Agora, mesmo não estando “num nível para realmente lutar por um diploma olímpico ou medalha”, quer continuar “no caminho certo para, continuando este trabalho, nos próximos quatro a oito anos, ser possível alcançar o nível mais alto do desporto”.
Com isso, afirma, quer “provar que ser português não é desculpa, é vantagem” entre os desportos de inverno, por uma “forma de ver as coisas muitas vezes diferente de outros países”.
Em Milão-Cortina, vai competir em 10 de fevereiro, na prova de sprint, pelas 08:55 de Lisboa, e pelas 10:45 de dia 13 nos 10 km estilo livre, no Estádio de ‘cross country’ de Tesero, onde terá oportunidade de melhorar o 88.º lugar, que é o melhor registo nacional no esqui de fundo.
“O meu objetivo principal é em termos de tempo. Nos últimos Jogos, perdi cerca de 11 minutos e pouco para o primeiro classificado, e eu diria que o meu objetivo para estes é perder menos de quatro, o que demonstra uma evolução incrível. Acredito que um resultado nessa distância irá dar-me, mais ou menos, um lugar de metade da tabela”, explica.

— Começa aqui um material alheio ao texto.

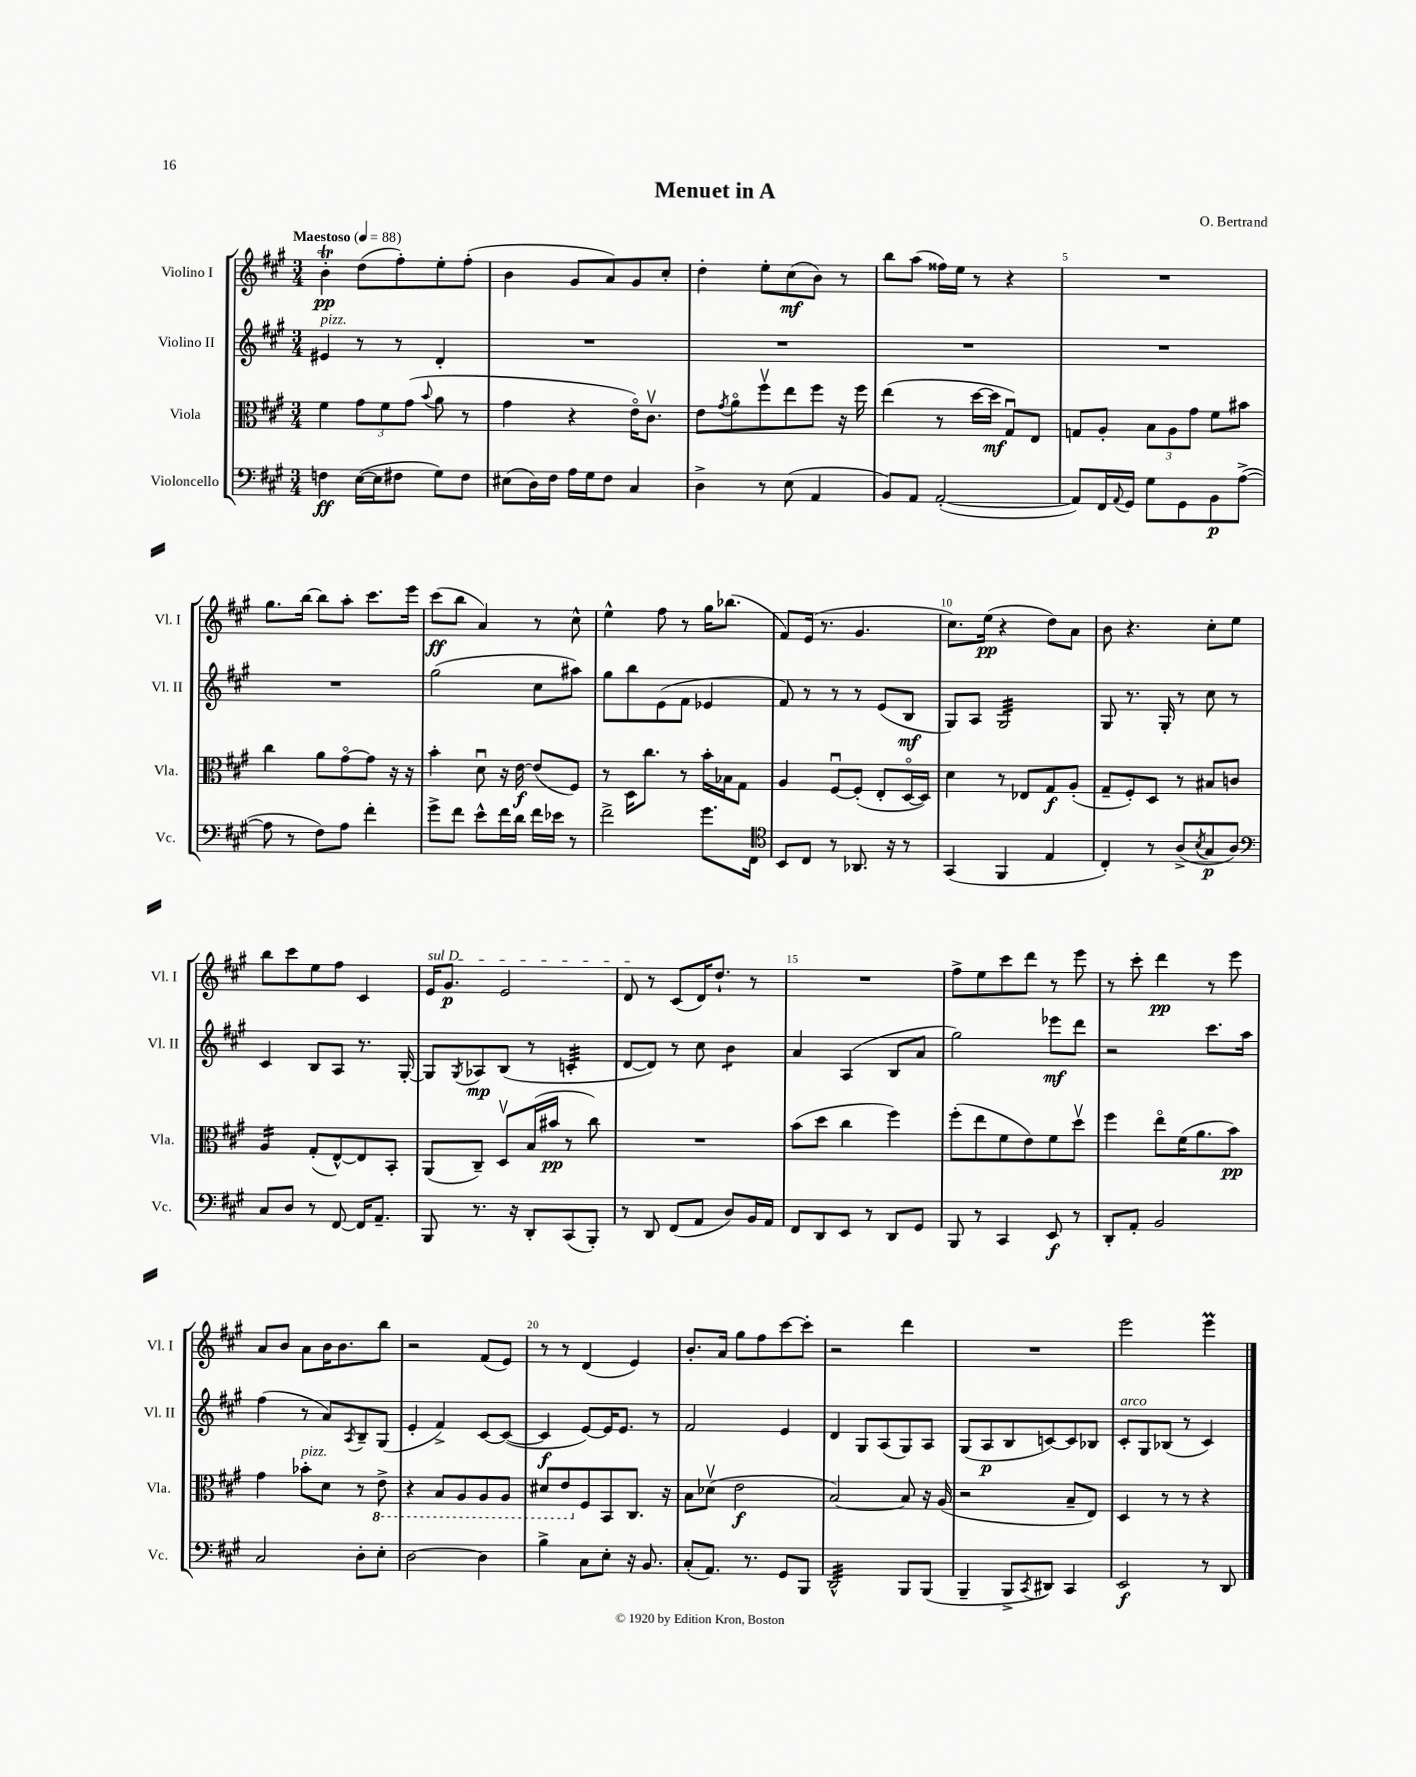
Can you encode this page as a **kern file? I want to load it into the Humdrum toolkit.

**kern	**kern	**kern	**kern
*staff4	*staff3	*staff2	*staff1
*clefF4	*clefC3	*clefG2	*clefG2
*k[f#c#g#]	*k[f#c#g#]	*k[f#c#g#]	*k[f#c#g#]
*M3/4	*M3/4	*M3/4	*M3/4
*MM88	*MM88	*MM88	*MM88
4F	4f#	4e#	4b'
([16E	12g#	8r	(8dd
16E]	.	.	.
.	12f#	.	.
8F#	.	8r	8ff#')
.	(12g#	.	.
.	8qqb	.	.
8G#)	8a	4d'	8ee'
8F#	8r	.	(8ff#'
=	=	=	=
(8E#	4g#	2.r	4b
16D)	.	.	.
16F#	.	.	.
16A	4r	.	8g#
16G#	.	.	.
8F#	.	.	8a)
4C#	16eo)	.	8g#
.	8.c#v	.	.
.	.	.	8cc#'
=	=	=	=
4D^	8e	2.r	4dd'
.	8qg#	.	.
.	8ao	.	.
8r	8ff#v	.	8ee'
(8E	8ee	.	(8cc#
4AA	8ff#	.	8b)
.	16r	.	8r
.	16ff#	.	.
=	=	=	=
8BB)	(4ee	2.r	8bb
8AA	.	.	(8aa
([2AA'	8r	.	16ff##)
.	.	.	16ee
.	[16dd	.	8r
.	16dd]	.	.
.	8G#u)	.	4r
.	8E	.	.
=	=	=	=
8AA])	8G	2.r	2.r
16FF#	8A'	.	.
8qqAA	.	.	.
16GG#	.	.	.
8G#	12B	.	.
.	12A	.	.
8GG#	.	.	.
.	12g#	.	.
8BB	8f#	.	.
([8A^	8b#	.	.
=	=	=	=
8A]	4cc#	2.r	8.gg#
8r	.	.	.
.	.	.	[16bb
8F#)	8a	.	8bb]
8A	[8g#o	.	8aa'
4f#'	8g#]	.	8.ccc#
.	16r	.	.
.	16r	.	16eee
=	=	=	=
8g#^	4b'	(2gg#	(8ccc#
8f#	.	.	8bb
8e^^	8du	.	4a)
16f#	16r	.	.
16d	[16e	.	.
16f#	(8e]	8cc#	8r
16e-	.	.	.
8r	8F#)	8aa#)	8cc#^^
=	=	=	=
2f#^	8r	8gg#	4ee^^
.	16D	8bb	.
.	8.cc#	.	.
.	.	(8e	8ff#
.	8r	8f#	8r
8.g#	16b'	4e-	16gg#
.	16B-	.	(8.bb-
.	8G#	.	.
16FF#	.	.	.
=	=	=	=
*clefC4	*	*	*
8BB	4A	8f#)	8f#)
8C#	.	8r	(16e
.	.	.	8.r
8r	[8F#u	8r	.
8.AA-	(8F#']	8r	4.g#
.	8E'	(8e	.
16r	.	.	.
8r	[16Do	8B	.
.	16D])	.	.
=	=	=	=
(4GG#	4d	8G#)	8.cc#)
.	.	8A	.
.	.	.	(16ee
4FF#	8r	2G#	4r
.	8E-	.	.
4E	8G#	.	8dd)
.	(8A'	.	8a
=	=	=	=
4C#')	8G#~	8G#	8b
.	8F#')	8.r	4.r
8r	8D	.	.
.	.	16G#'	.
(8A^	8r	8r	.
8qB	.	.	.
8G#	8B#	8cc#	8cc#'
8A)	8c	8r	8ee
=	=	=	=
*clefF4	*	*	*
8C#	4A	4c#	8bb
8D	.	.	8ccc#
8r	(8G#'	8B	8ee
[8FF#	[8E^^)	8A	8ff#
16FF#]	8E]	8.r	4c#
8.AA~	.	.	.
.	8BB'	.	.
.	.	[16G#'	.
=	=	=	=
8BBB	(8AA	8G#]	16e
.	.	.	8.g#
.	.	8qG#	.
8.r	8C#~)	8A-	.
.	8Dv	(8B	2e
16r	.	.	.
8DD'	(16B	8r	.
.	16b#	.	.
(8CC#	8r	4c'	.
8BBB')	8cc#)	.	.
=	=	=	=
8r	2.r	[8d	8d
8DD	.	8d])	8r
(8FF#	.	8r	(8c#
8AA	.	8cc#	16d)
.	.	.	8.dd`
8D)	.	4b	.
16BB	.	.	8r
16AA	.	.	.
=	=	=	=
8FF#	(8b	4a	2.r
8DD	8dd	.	.
8EE	4cc#	(4A	.
8r	.	.	.
8DD	4ff#)	8B	.
8GG#	.	8a	.
=	=	=	=
8BBB	(8ff#'	2gg#)	8ff#^
8r	8ee	.	8ee
4CC#	8f#	.	8ccc#
.	8e)	.	8ddd
8EE	8f#	8eee-	8r
8r	8ddv	8ddd	8eee
=	=	=	=
8DD'	4ff#	2r	8r
8AA'	.	.	8ccc#'
2BB	8eeo	.	4ddd
.	(16f#	.	.
.	8.a	.	.
.	.	8.ccc#	8r
.	8b)	.	8eee
.	.	16aa	.
=	=	=	=
2C#	4g#	(4ff#	8a
.	.	.	8b
.	8b-'	8r	8a
.	8d	8a)	16b
.	.	.	8.b
.	.	8qA	.
8D'	8r	8B~	.
8E'	8E^	(8G#	8bb
=	=	=	=
[2D	4r	4e'	2r
.	8BB	4f#^)	.
.	8AA	.	.
4D]	8AA	[8c#	(8f#
.	8AA	(8c#_	8e)
=	=	=	=
4B^	8D#	4c#]	8r
.	8E	.	8r
8C#	8F#	[8e)	(4d
8E'	8BB	16e]	.
.	.	8.e	.
16r	8.C#	.	4e)
8.BB	.	.	.
.	.	8r	.
.	16r	.	.
=	=	=	=
(8C#'	8B	2f#	8.b'
8.AA)	(8d-v	.	.
.	.	.	16a
.	2e	.	8gg#
8.r	.	.	.
.	.	.	8ff#
8GG#	.	4e	[8ccc#
8BBB	.	.	8ccc#']
=	=	=	=
2DD^^	[2B)	4d	2r
.	.	8G#	.
.	.	(8A	.
8BBB	8B]	8G#)	4ddd
(8BBB	16r	8A	.
.	(16A	.	.
=	=	=	=
4BBB~	2r	(8G#	2.r
.	.	8A	.
8BBB^	.	8B	.
8qCC#	.	.	.
8DD#)	.	[8c)	.
4CC#	8B~	8c]	.
.	8E)	8B-	.
=	=	=	=
2EE	4D	8c#'	2eee
.	.	8G#	.
.	8r	(8B-	.
.	8r	8r	.
8r	4r	4c#)	4eee
8DD	.	.	.
==	==	==	==
*-	*-	*-	*-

Não sendo um sprinter, o fundista que abdicou do triatlo, em que se iniciou, quer que Portugal se estreie da melhor forma nessa vertente, com um tempo “bom o suficiente para que seja difícil alguém melhorar isso” – a não ser o próprio, brinca.
Fazer duas provas “não afeta em nada” a sua participação, que até teria os 50 km no programa não fosse não ter conseguido a qualificação por uma “unha negra”.
Ainda assim, José Cabeça, de 29 anos, aponta mesmo aos próximos quatro a oito anos com um “plano simples”, o de “alcançar o nível técnico” que o permita “ser do topo do mundo”, aliando a isso um “nível físico idêntico” ao que tinha alcançado no triatlo.
“Com trabalho bem feito, há muito em que se pode evoluir. Não chegarei ao nível mais alto mundial em sprint, porque a idade não ajuda, mas na endurance, e apontando para os 20 km e para os 50 km, acho que é mais do que possível alcançar o nível mais alto em termos mundiais. Claro que vai demorar tempo, as coisas não são feitas em um ou cinco anos”, refere.
O homem que desenhou os uniformes portugueses para Milão-Cortina2026, um trabalho de que fala com orgulho, mantém a ambição alta, referindo várias vezes a vontade de “competir de igual para igual com alguns dos melhores do mundo” nos próximos anos, tudo com um objetivo – “deixar Portugal orgulhoso”.
O esquiador dos suecos do Mora IFK é treinado pelo norueguês Rafnar Bragvin Andersen e é licenciado em treino desportivo, com especialização em natação.